Reconnu coupable d'avoir escroqué les HUG pour 22 millions

L'ancien chef comptable des HUG et un avocat ont été condamnés vendredi à de la prison ferme ...
Reconnu coupable d'avoir escroqué les HUG pour 22 millions

Reconnu coupable d'avoir escroqué les HUG pour 22 millions

Photo: KEYSTONE/SALVATORE DI NOLFI

L'ancien chef comptable des HUG et un avocat ont été condamnés vendredi à de la prison ferme par le Tribunal correctionnel de Genève. Chargés du recouvrement des factures impayées de l'hôpital, les deux hommes ont détourné environ 22 millions de francs.

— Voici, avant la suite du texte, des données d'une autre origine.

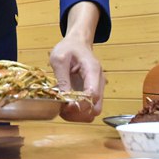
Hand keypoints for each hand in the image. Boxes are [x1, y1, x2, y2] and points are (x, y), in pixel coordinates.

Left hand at [50, 1, 105, 121]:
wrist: (77, 43)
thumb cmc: (68, 48)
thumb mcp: (59, 59)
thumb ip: (62, 79)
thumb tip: (64, 99)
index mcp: (92, 70)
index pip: (92, 94)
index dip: (80, 104)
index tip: (65, 106)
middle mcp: (99, 82)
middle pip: (96, 108)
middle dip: (79, 114)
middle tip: (63, 110)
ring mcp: (97, 88)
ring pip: (93, 112)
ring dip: (79, 116)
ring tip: (63, 110)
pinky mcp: (92, 92)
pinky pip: (89, 108)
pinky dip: (79, 113)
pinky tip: (67, 108)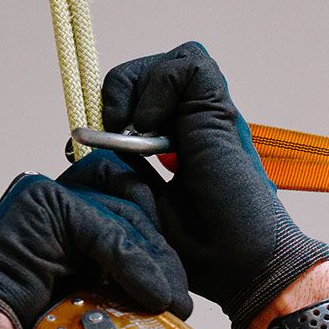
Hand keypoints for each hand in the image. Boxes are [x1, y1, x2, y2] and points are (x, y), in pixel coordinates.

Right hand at [0, 171, 191, 328]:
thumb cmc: (28, 322)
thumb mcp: (88, 290)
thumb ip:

L'ex-comptable des HUG (Hôpitaux universitaires de Genève), âgé de 62 ans, a écopé de 30 mois de prison, dont 6 mois ferme, pour escroquerie et faux dans les titres. L'avocat, âgé de 61 ans, s'est vu, pour sa part, infliger une peine de 36 mois de prison, dont 10 mois ferme, pour escroquerie par métier et faux dans les titres.

Vendredi passé, les défenseurs des accusés avaient plaidé l'acquittement de leurs clients. Le premier procureur Stéphane Grodecki, pour sa part, avait requis, à la fin des débats, des peines de prison ferme contre les deux prévenus, soit 4 ans pour le comptable et 5 ans pour l'avocat genevois.

De vieux amis

Les deux prévenus sont d'anciens camarades d'études. En 2007, le comptable avait confié à son ami avocat le soin de s'occuper des procédures de recouvrement des HUG. Le système mis en place par les accusés était opaque. Ils étaient seuls à disposer d'une vue précise des frais de recouvrement, a relevé le tribunal correctionnel.

L'avocat touchait ainsi 42 francs par sommation, même si pour ce travail il ne faisait qu'apposer sa signature sur un document fourni par les HUG. Ce forfait n'a jamais été divulgué. Les deux accusés avaient pris le soin de mettre en place 'un huis clos' pour empêcher l'hôpital de connaître le coût du recouvrement.

L'avocat s'est aussi fait payer des heures au tarif de la profession alors que l'activité déployée était purement de nature administrative. De son côté, l'ancien haut cadre des HUG, par des tours de passe-passe comptables, masquait le coût réel du recouvrement pour coller au budget qui avait été alloué.